Quote from: mimugmail on February 04, 2020, 01:47:11 PM
Can you verify if the traffic really leaves WAN? The log with accepted packets just indicates it tries to push these packets via the correct rule, no matter if gw group is down or not.
I don't see how there is any other way than for this to be the case?
Like I said: if I visit wtfismyip.com and similar sites in that state, they all show my ISP data.

Quote from: mimugmail on February 04, 2020, 01:47:11 PM
Second test would be to add a rules to Wireguard gateway explicit, not the whole group, and try to reproduce.
Unfortunately this makes no difference, the exact same behaviour remains.

What is different about a Wireguard gateway from an OpenVPN gateway?
I mean, shouldn't the whole gateway logic be protocol agnostic?
If a gateway monitor says the gateway is down, then that's all that should matter -> don't pass traffic, evaluate next rule, done.
Yet there is a clear difference between how the 2 protocols' gateways behave.

Assuming I'm not missing anything, I would argue this is a bug and/or design flaw.

No, WireGuard handles Gateway code different, there May be situations where it doesnt work as a general limitation. Thats why I asked to test without a group, just the gateway

If the gateways behave that differently, then that should at least be made very clear to the end-user.

Again, to summarize: the bug here is that, even though the gateway is marked down, used in a group or solo, the firewall still matches the routing rule for it, pushing traffic to it (so subsequent killswitch rules don't even have a chance), on top of which traffic somehow goes out over WAN instead of the Wireguard interface, unbeknownst to the user.

I get the implementation details might be different, but functionally it should exhibit the same behaviour. So classifying this as a "limitation" is being very mild. This is a bug/design flaw.
I mean let's be real, why do people use VPNs like this? To route traffic through they'd rather not have their ISP see. If you can't even trust the firewall to kill traffic when the gateway goes down, in any way, then what's the point?

Long story short: I'd argue Wireguard is currently unsuited to replace OpenVPN in this setup.
If you think I'm wrong in drawing that conclusion, then please tell me why, because I want to be (wrong, that is)!

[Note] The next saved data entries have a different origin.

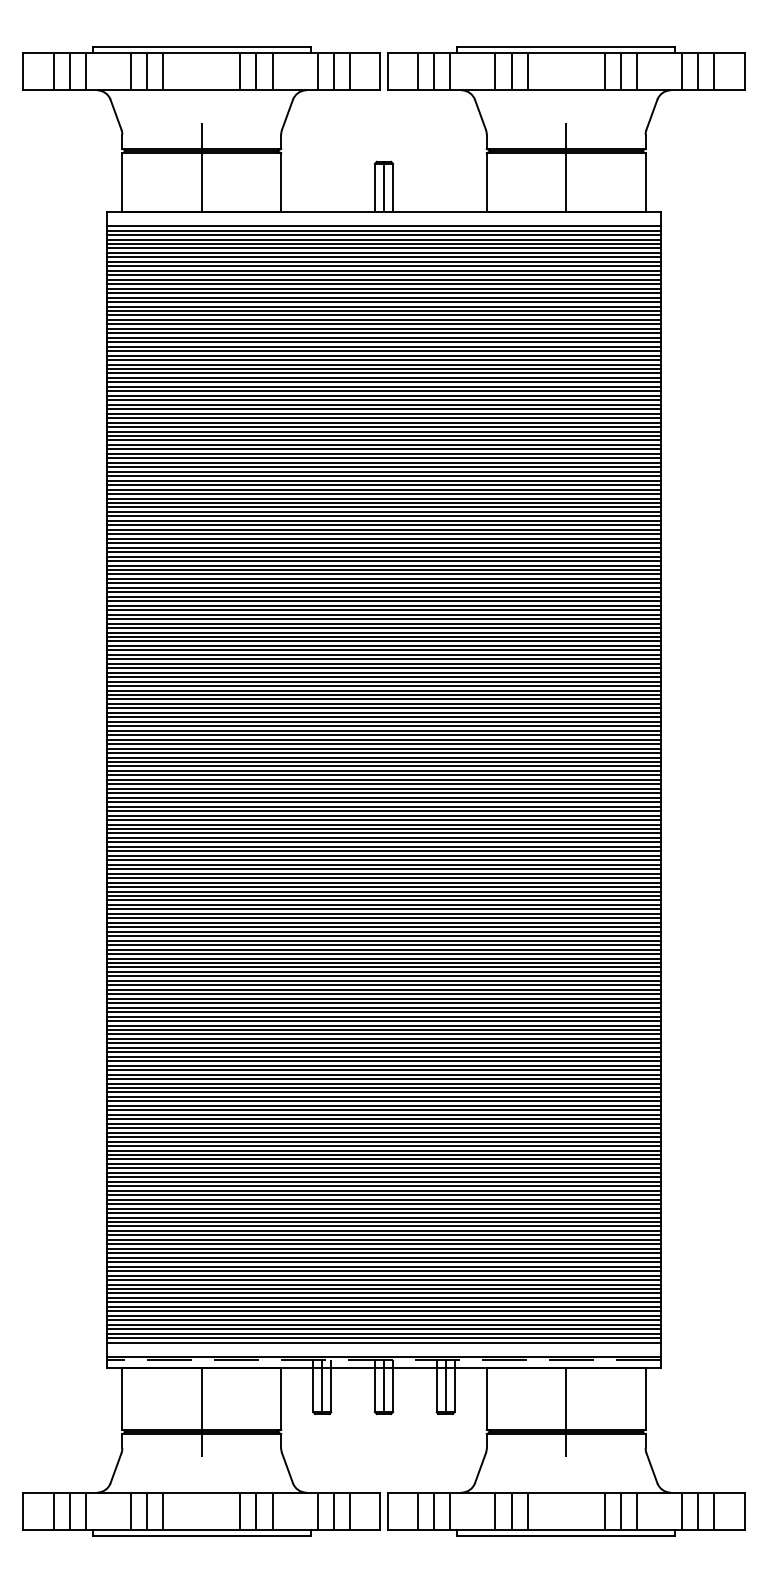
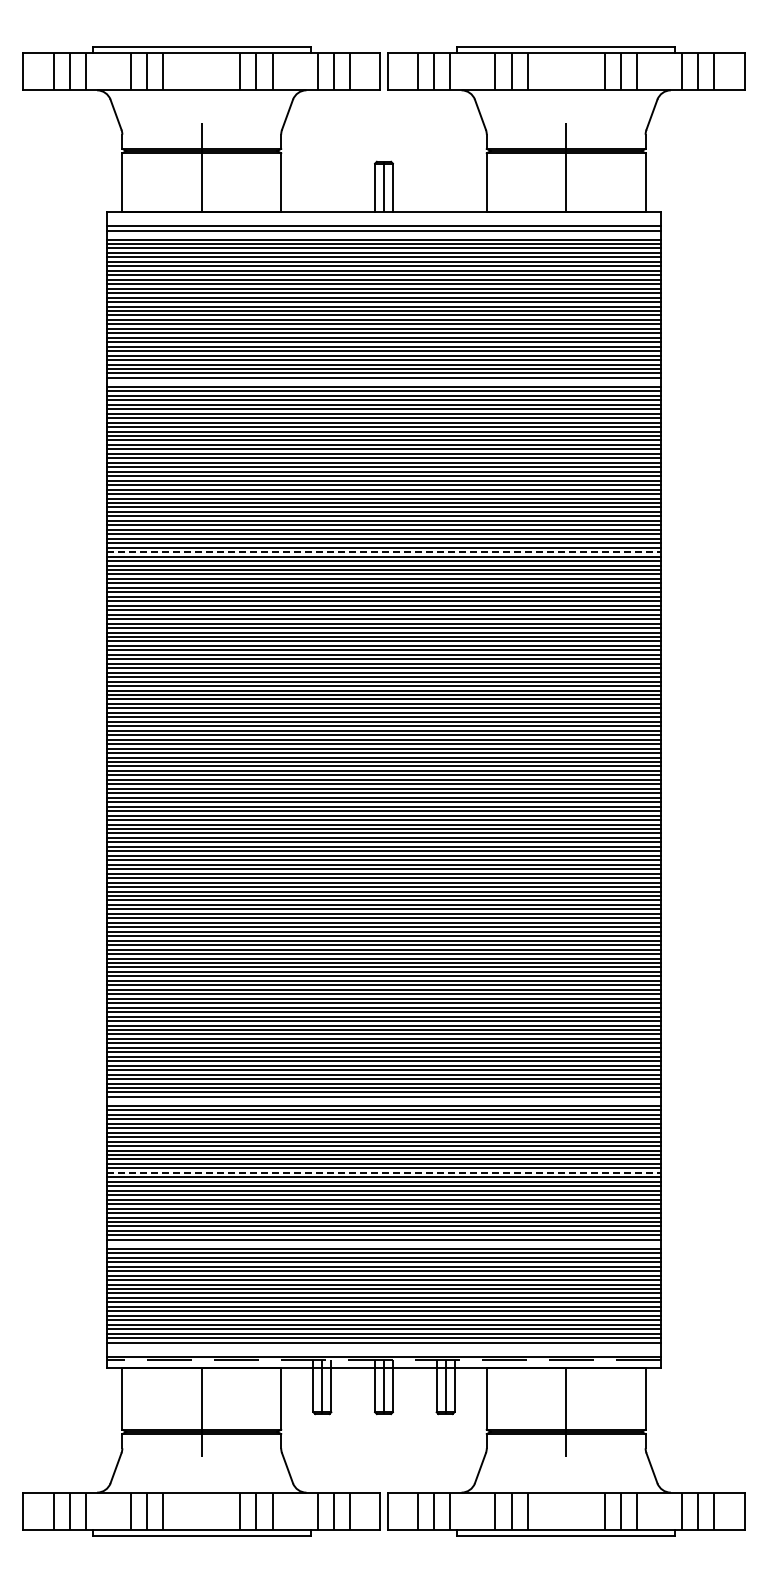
line at (383, 235): present -> none
line at (383, 382): present -> none
line at (384, 552): solid -> dashed
line at (383, 1101): present -> none
line at (384, 1172): solid -> dashed
line at (383, 1244): present -> none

I don't think you are wrong, why do you think there's a big banner in WireGuard -> General that this software is still beta?

EDIT:

I've created a new topic to follow up on this.

TLDR: Wireguard just does not run well enough yet on OPNSense.
Between the issue I've described here and the kernel panics it seems to introduce as described here, I've decided to look for another solution:
I still want to use Wireguard, but I don't want it to mess with OPNSense functionality and break all my networking whenever it decides to act up.
-> abstract Wireguard stuff from OPNSense.